The observation I understand more because they can only record what the child in front of them does, and children can behave quite differently between school and home (or nursery and home in your case.) I wonder if perhaps she is not demonstrating some of the stuff she does every day at home while she's at nursery? Could it be that she's much more active at home/childminder than she is at nursery? That could give an impression that she's less advanced than she actually is.

That's just speculation from me though, could you film her moving around at home and show the nursery? I don't mean in a 'look, you're wrong!' way but just to say this is what we're seeing at home, is this what you're seeing here?

Thank you so much for your reply. It makes a lot of sense.

She’s only in nursery from 1-4, the childminder drops her off at 1 (she’s had her since 8.30am) by which time she’s almost always ready for a nap. She’ll nap for between 45 minutes to an hour so they’re really only able to observe her for 2 hours a day. My mum picked her up the other day and when she saw her she scooted right across the bigger room really fast and the workers were saying they hadn’t seen her like that or doing anything like that, they seemed really surprised. Although this was workers from another room (who are often left with her when the baby room staff bugger off early).

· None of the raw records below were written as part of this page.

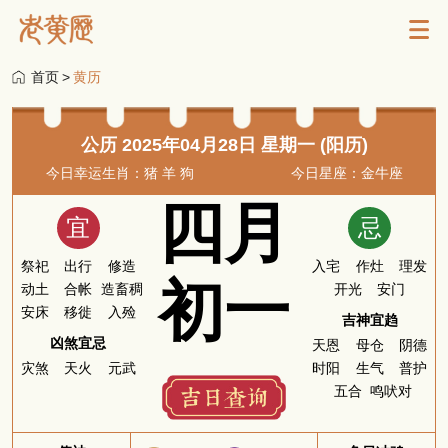
首页
>
黄历
公历 2025年04月28日 星期一 (阳历)
今日幸运生肖：猪 羊 狗
今日星座：金牛座
四月
宜
忌
祭祀
出行
修造
入宅
作灶
理发
初一
动土
合帐
造畜稠
开光
安门
安床
移徙
入殓
吉神宜趋
凶煞宜忌
天恩
母仓
阴德
灾煞
天火
元武
时阳
生气
普护
五合
鸣吠对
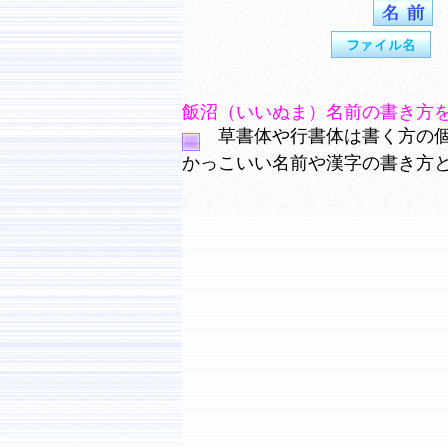
飯沼（いいぬま）名前の書き方
草書体や行書体は書く方の個
かっこいい名前や漢字の書き方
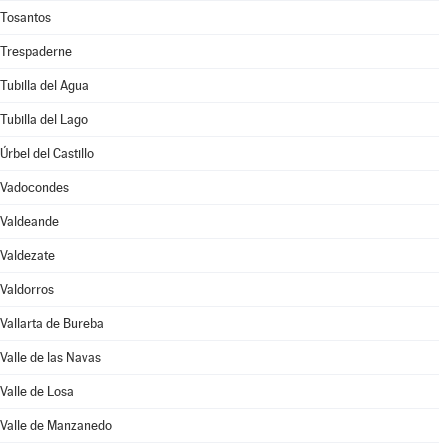
Tosantos
Trespaderne
Tubilla del Agua
Tubilla del Lago
Úrbel del Castillo
Vadocondes
Valdeande
Valdezate
Valdorros
Vallarta de Bureba
Valle de las Navas
Valle de Losa
Valle de Manzanedo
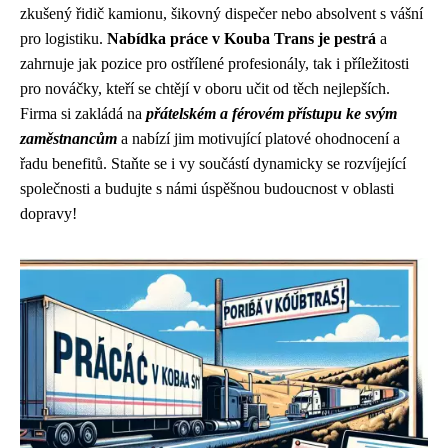
zkušený řidič kamionu, šikovný dispečer nebo absolvent s vášní
pro logistiku.
Nabídka práce v Kouba Trans je pestrá
a
zahrnuje jak pozice pro ostřílené profesionály, tak i příležitosti
pro nováčky, kteří se chtějí v oboru učit od těch nejlepších.
Firma si zakládá na
přátelském a férovém přístupu ke svým
zaměstnancům
a nabízí jim motivující platové ohodnocení a
řadu benefitů. Staňte se i vy součástí dynamicky se rozvíjející
společnosti a budujte s námi úspěšnou budoucnost v oblasti
dopravy!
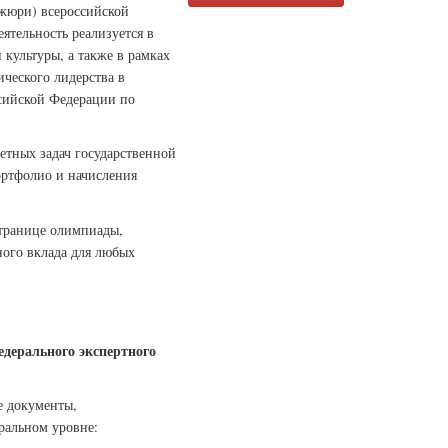
(жюри) всероссийской
ятельность реализуется в
культуры, а также в рамках
ческого лидерства в
ссийской Федерации по
етных задач государственной
ортфолио и начисления
странице олимпиады,
ого вклада для любых
дерального экспертного
е документы,
ральном уровне:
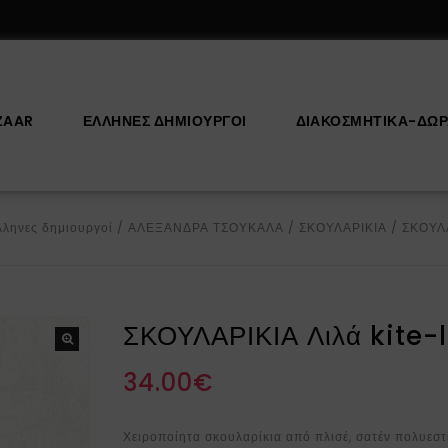
ZAAR
ΕΛΛΗΝΕΣ ΔΗΜΙΟΥΡΓΟΙ
ΔΙΑΚΟΣΜΗΤΙΚΆ-ΔΏ
ληνες δημιουργοί
/
ΑΛΕΞΑΝΔΡΑ ΤΣΟΥΚΑΛΑ
/
ΣΚΟΥΛΑΡΙΚΙΑ
/
ΣΚΟΥΛΑ
ΣΚΟΥΛΑΡΙΚΙΑ Λιλά kite-l
34.00
€
Χειροποίητα σκουλαρίκια από π
λισέ, σατέν πολυεσ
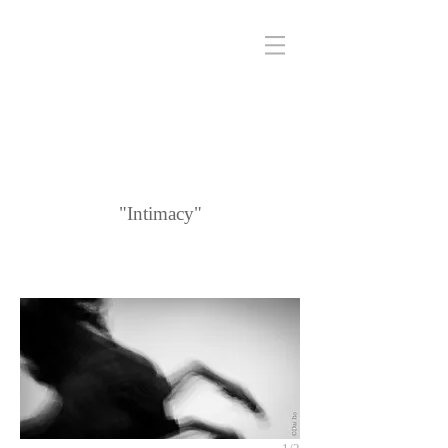
"Intimacy"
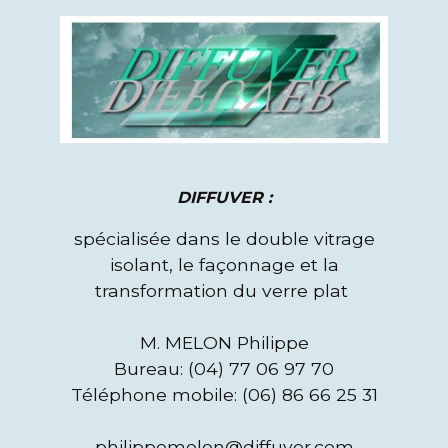
DIFFUVER :
spécialisée dans le double vitrage
isolant, le façonnage et la
transformation du verre plat
M. MELON Philippe
Bureau: (04) 77 06 97 70
Téléphone mobile: (06) 86 66 25 31
philippemelon@diffuver.com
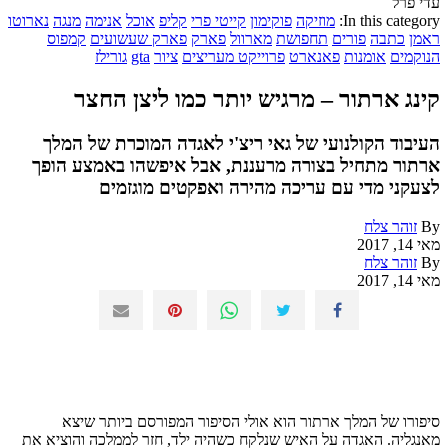
עדי פרל
In this category:
מוזיקה
פוקימון
קייטי פרי
קליפ
אוכל
אנימה
מנגה
נארוטו
ראמן
כתבה
פורים
תחפושת
מארוול
פארק
פארק שעשועים
קמפוס
הנוקמים
אומנות
פאנארט
פרוייקט מעריצים
ציור
gta
גורילז
קינג ארתור – מרגיש יותר כמו ליצן החצר
העיבוד הקולנועי של גאי ריצ'י לאגדה המוכרת של המלך
ארתור מתחיל בצורה מרעננת, אבל איפשהו באמצע הופך
לצעקני מדי עם עריכה מהירה ואפקטים מוגזמים
By
זוהר צלח
מאי 14, 2017
By
זוהר צלח
מאי 14, 2017
סיפורו של המלך ארתור הוא אולי הסיפור המפורסם ביותר שיצא
מאנגליה. האגדה על האיש שנלקח כשהיה ילד, חזר לממלכה והוציא את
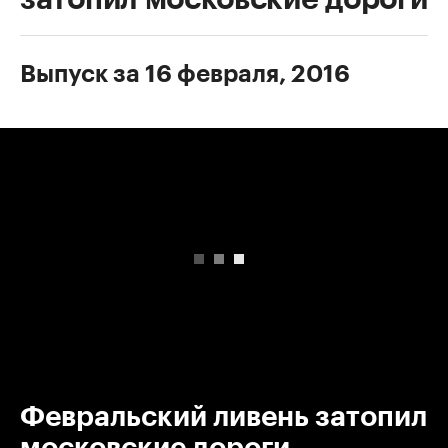
Выпуск за 16 февраля, 2016
00:00
/
00:00
Февральский ливень затопил
московские дороги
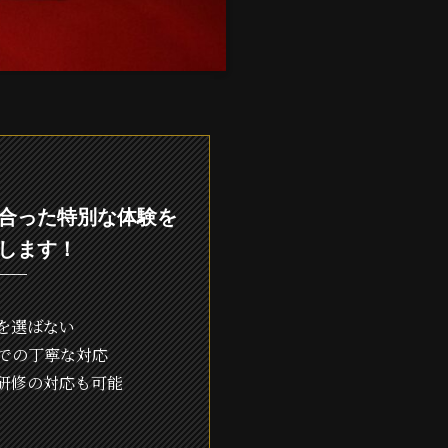
合った特別な体験を
します！
を選ばない
での丁寧な対応
研修の対応も可能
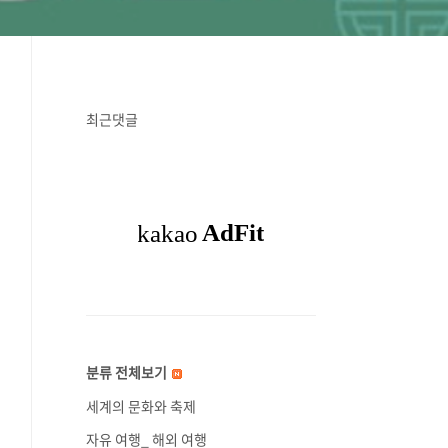
최근댓글
분류 전체보기
세계의 문화와 축제
자유 여행_ 해외 여행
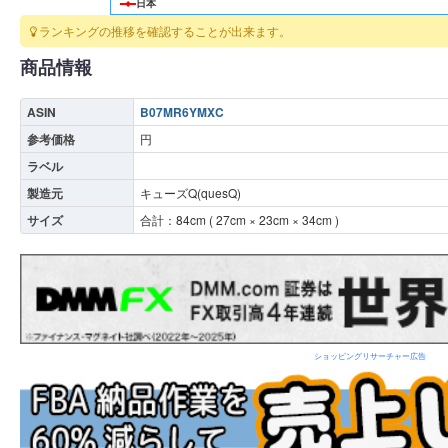
日本
ランキングの推移を確認することが出来ます。
商品情報
ASIN
B07MR6YMXC
参考価格
円
ラベル
製造元
キューズQ(quesQ)
サイズ
合計：
84
cm (
27
cm ×
23
cm ×
34
cm )
ショッピングリサーチャー広告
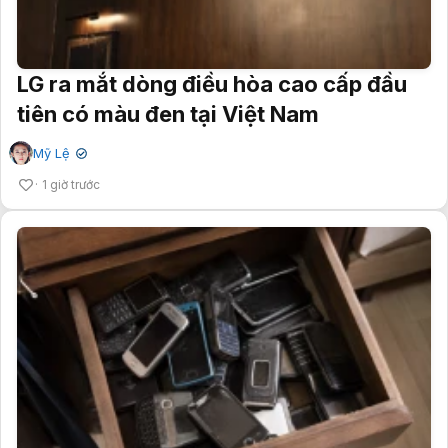
LG ra mắt dòng điều hòa cao cấp đầu
tiên có màu đen tại Việt Nam
Mỹ Lệ
✔
1 giờ trước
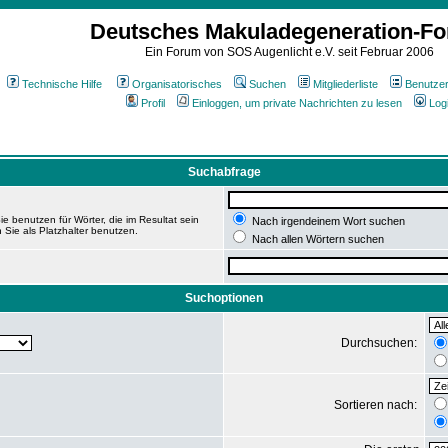
Deutsches Makuladegeneration-F
Ein Forum von SOS Augenlicht e.V. seit Februar 2006
Technische Hilfe
Organisatorisches
Suchen
Mitgliederliste
Benutze
Profil
Einloggen, um private Nachrichten zu lesen
Log
Suchabfrage
e benutzen für Wörter, die im Resultat sein
Nach irgendeinem Wort suchen
 Sie als Platzhalter benutzen.
Nach allen Wörtern suchen
Suchoptionen
Durchsuchen:
Sortieren nach:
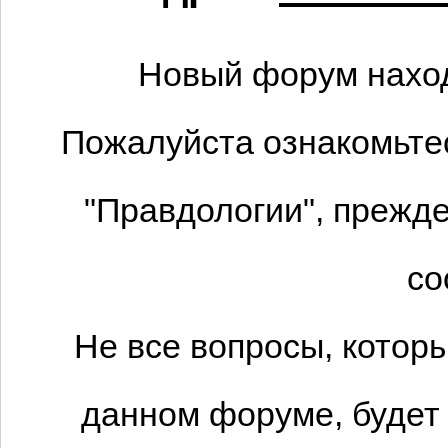
Новый форум наход
Пожалуйста ознакомьтес
"Правдологии", прежде
со
Не все вопросы, котор
данном форуме, будет 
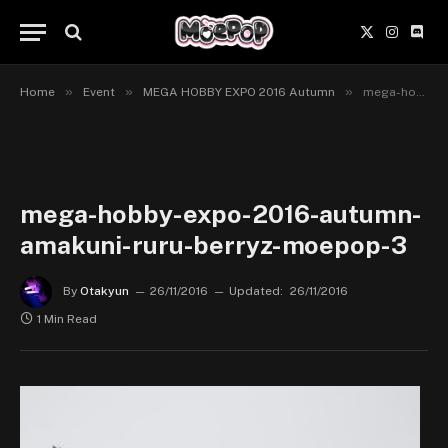
X
Instagr
Disc
(Twitter)
»
»
»
Home
Event
MEGA HOBBY EXPO 2016 Autumn
mega-hobby-expo-2016-autumn-amakuni-ruru-berryz-moepop-3
mega-hobby-expo-2016-autumn-
amakuni-ruru-berryz-moepop-3
By
Otakyun
26/11/2016
Updated:
26/11/2016
1 Min Read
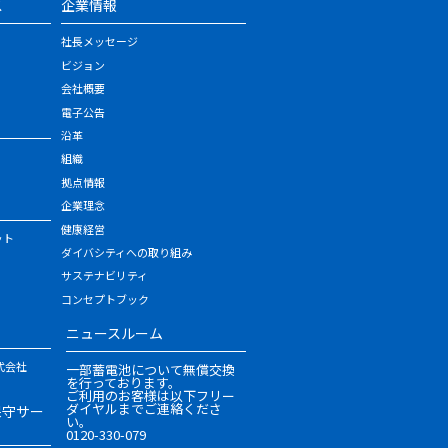
ス
企業情報
社長メッセージ
ビジョン
会社概要
電子公告
沿革
組織
拠点情報
企業理念
健康経営
ット
ダイバシティへの取り組み
サステナビリティ
コンセプトブック
ニュースルーム
式会社
一部蓄電池について無償交換
を行っております。
ご利用のお客様は以下フリー
ダイヤルまでご連絡くださ
保守サー
い。
0120-330-079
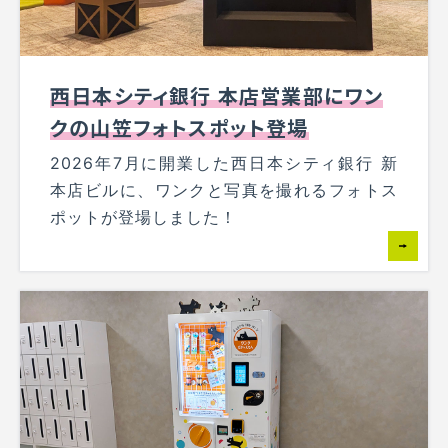
西日本シティ銀行 本店営業部にワン
クの山笠フォトスポット登場
2026年7月に開業した西日本シティ銀行 新
本店ビルに、ワンクと写真を撮れるフォトス
ポットが登場しました！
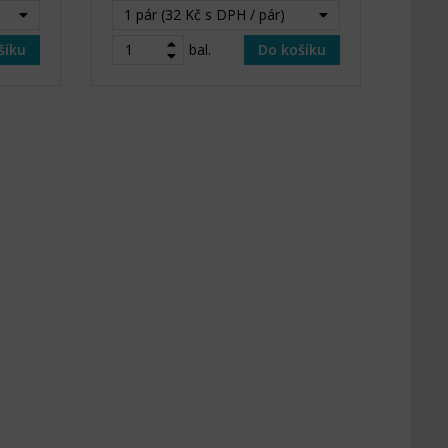
1 pár (32 Kč s DPH / pár)
šíku
bal.
Do košíku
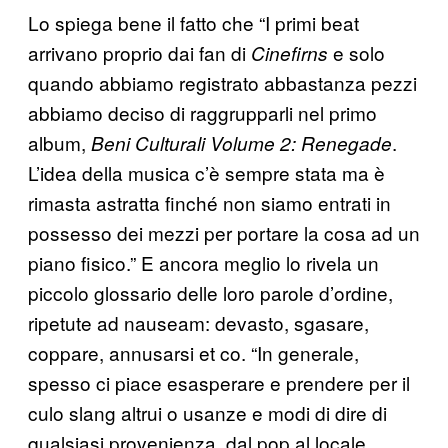
Lo spiega bene il fatto che “I primi beat
arrivano proprio dai fan di
e solo
Cinefirns
quando abbiamo registrato abbastanza pezzi
abbiamo deciso di raggrupparli nel primo
album,
.
Beni Culturali Volume 2: Renegade
L’idea della musica c’è sempre stata ma è
rimasta astratta finché non siamo entrati in
possesso dei mezzi per portare la cosa ad un
piano fisico.” E ancora meglio lo rivela un
piccolo glossario delle loro parole d’ordine,
ripetute ad nauseam: devasto, sgasare,
coppare, annusarsi et co. “In generale,
spesso ci piace esasperare e prendere per il
culo slang altrui o usanze e modi di dire di
qualsiasi provenienza, dal pop al locale.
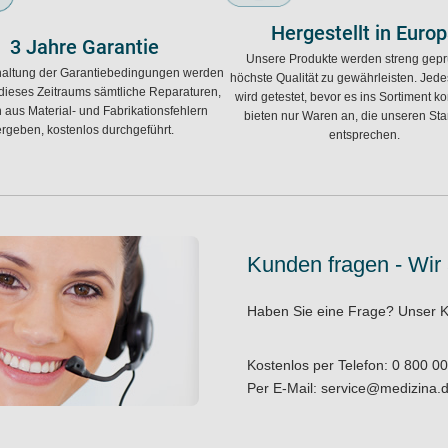
Hergestellt in Euro
3 Jahre Garantie
Unsere Produkte werden streng geprü
haltung der Garantiebedingungen werden
höchste Qualität zu gewährleisten. Jede
ieses Zeitraums sämtliche Reparaturen,
wird getestet, bevor es ins Sortiment k
h aus Material- und Fabrikationsfehlern
bieten nur Waren an, die unseren St
ergeben, kostenlos durchgeführt.
entsprechen.
Kunden fragen - Wir
Haben Sie eine Frage?
Unser K
Kostenlos per Telefon:
0 800 00
Per E-Mail:
service@medizina.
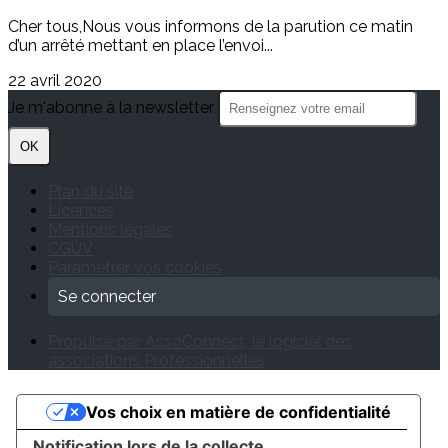
Cher tous,Nous vous informons de la parution ce matin
d’un arrêté mettant en place l’envoi...
22 avril 2020
Je m'abonne à la newsletter
OK
Plan du site
Licences
Mentions légales
CGUV
Paramétrer vos cookies
Se connecter
Propulsé par AssoConnect, le logiciel des
associations Professionnelles
Vos choix en matière de confidentialité
Notification lors de la collecte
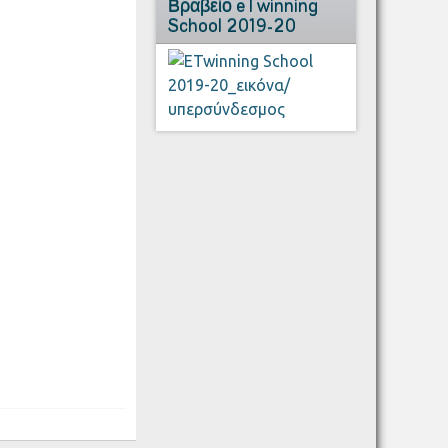
Βραβείο eTwinning
School 2019-20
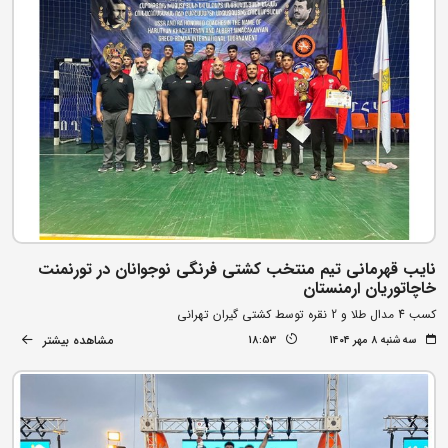
نایب قهرمانی تیم منتخب کشتی فرنگی نوجوانان در تورنمنت
خاچاتوریان ارمنستان
کسب 4 مدال طلا و 2 نقره توسط کشتی گیران تهرانی
مشاهده بیشتر
سه شنبه ۸ مهر ۱۴۰۴
18:53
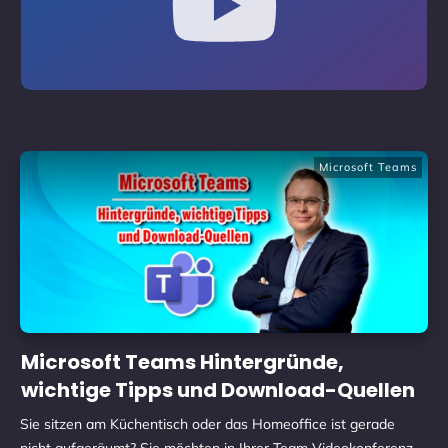
Microsoft Teams
Microsoft Teams Hintergründe,
wichtige Tipps und Download-Quellen
Sie sitzen am Küchentisch oder das Homeoffice ist gerade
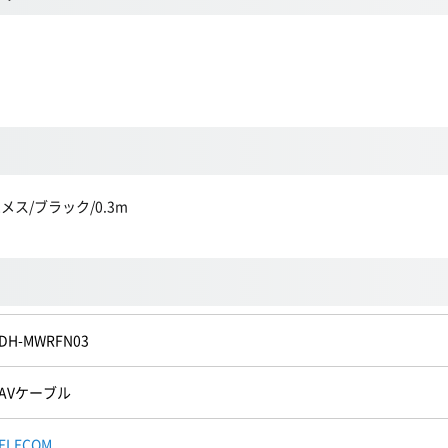
メス/ブラック/0.3m
DH-MWRFN03
AVケーブル
ELECOM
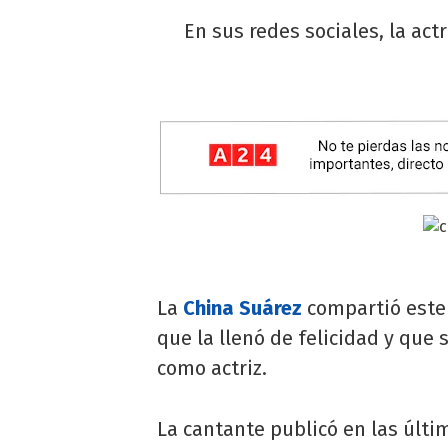
En sus redes sociales, la ac
La
China Suárez
compartió este 
que la llenó de felicidad y que 
como actriz.
La cantante publicó en las últ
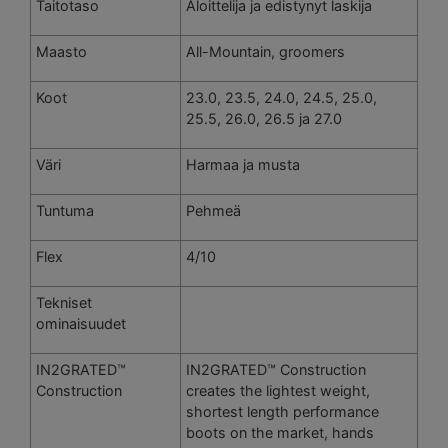
Taitotaso
Aloittelija ja edistynyt laskija
Maasto
All-Mountain, groomers
Koot
23.0, 23.5, 24.0, 24.5, 25.0,
25.5, 26.0, 26.5 ja 27.0
Väri
Harmaa ja musta
Tuntuma
Pehmeä
Flex
4/10
Tekniset
ominaisuudet
IN2GRATED™
IN2GRATED™ Construction
Construction
creates the lightest weight,
shortest length performance
boots on the market, hands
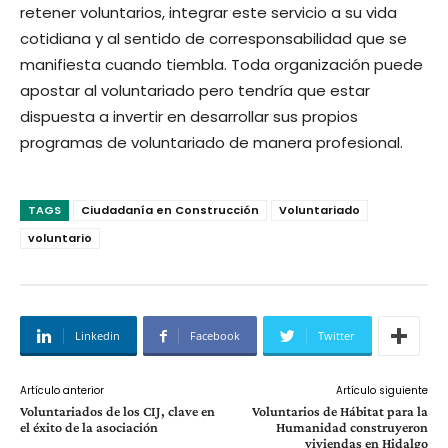
retener voluntarios, integrar este servicio a su vida
cotidiana y al sentido de corresponsabilidad que se
manifiesta cuando tiembla. Toda organización puede
apostar al voluntariado pero tendría que estar
dispuesta a invertir en desarrollar sus propios
programas de voluntariado de manera profesional.
TAGS
Ciudadanía en Construcción
Voluntariado
voluntario
Linkedin
Facebook
Twitter
Artículo anterior
Artículo siguiente
Voluntariados de los CIJ, clave en
Voluntarios de Hábitat para la
el éxito de la asociación
Humanidad construyeron
viviendas en Hidalgo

To those saying could I move her or change her hours, no I can’t. I was only offered a certain amount of hours and I wasn’t able to negotiate. It’s a council run nursery and I only got the place because I had really bad PND and my health visitor helped me with the placement. She also heard about the childminder and hooked me up with her, the childminder coincidentally had the opposite hours available which covered the full day which I needed as I am back at university full time and on placement.

OP posts:
Corestrengthworries · 02/11/2022 19:40

So picked baby up today and again they mentioned tummy time again and how much she hates it. They’re doing it to strengthen her core so she can stand.

I again told them yes, she doesn’t like it as she’s been rolling since she was 5 months. I feel like she started rolling early so she didn’t need to stay on her belly. I also told them she can stand. She stands with minimal support and has stood independently for a couple of seconds a few times now but just doesn’t have the confidence to take the next step yet.

What more can I do?

OP posts:
Lineeyes222 · 02/11/2022 20:44

Just smile and ignore it. Don't let it worry you as you know she's fine.

kitcat15 · 02/11/2022 21:40

It wouldn’t bother me

Alarae · 02/11/2022 21:43

My daughter was nearly 8lbs, born at 41 weeks. She didn't walk until 17 months.

Moonflower12 · 02/11/2022 21:50

My 33 weeker didn't walk until late. About 14 months I think.
She's now nearly 10 and very sporty.

Angelik · 02/11/2022 22:03

I think their report on what they're doing with your DD, which is all perfectly fine is tapping into your mum worries. honestly, take comfort they care. My DS was an early talker but his key worker was surprised when she heard him chat to me at pick up cos basically she hadn't been paying him any attention. I did report that then he got a lovely one...

cavily1806 · 02/11/2022 22:05

No need to be confrontational about it. Just remind them she was a preemie and she's hitting milestones. My DD also IUGR and didn't walk til 20 months. Just don't take it all to heart

ImustLearn2Cook · 02/11/2022 22:32

@Corestrengthworries Have you had a meeting with the Coordinator/Director of the childcare centre to discuss your concerns?

If you haven’t then organise a meeting and write down your key concerns. Explain that their concerns about your baby’s development are not consistent with the doctors and health visitor and why this is an issue for you.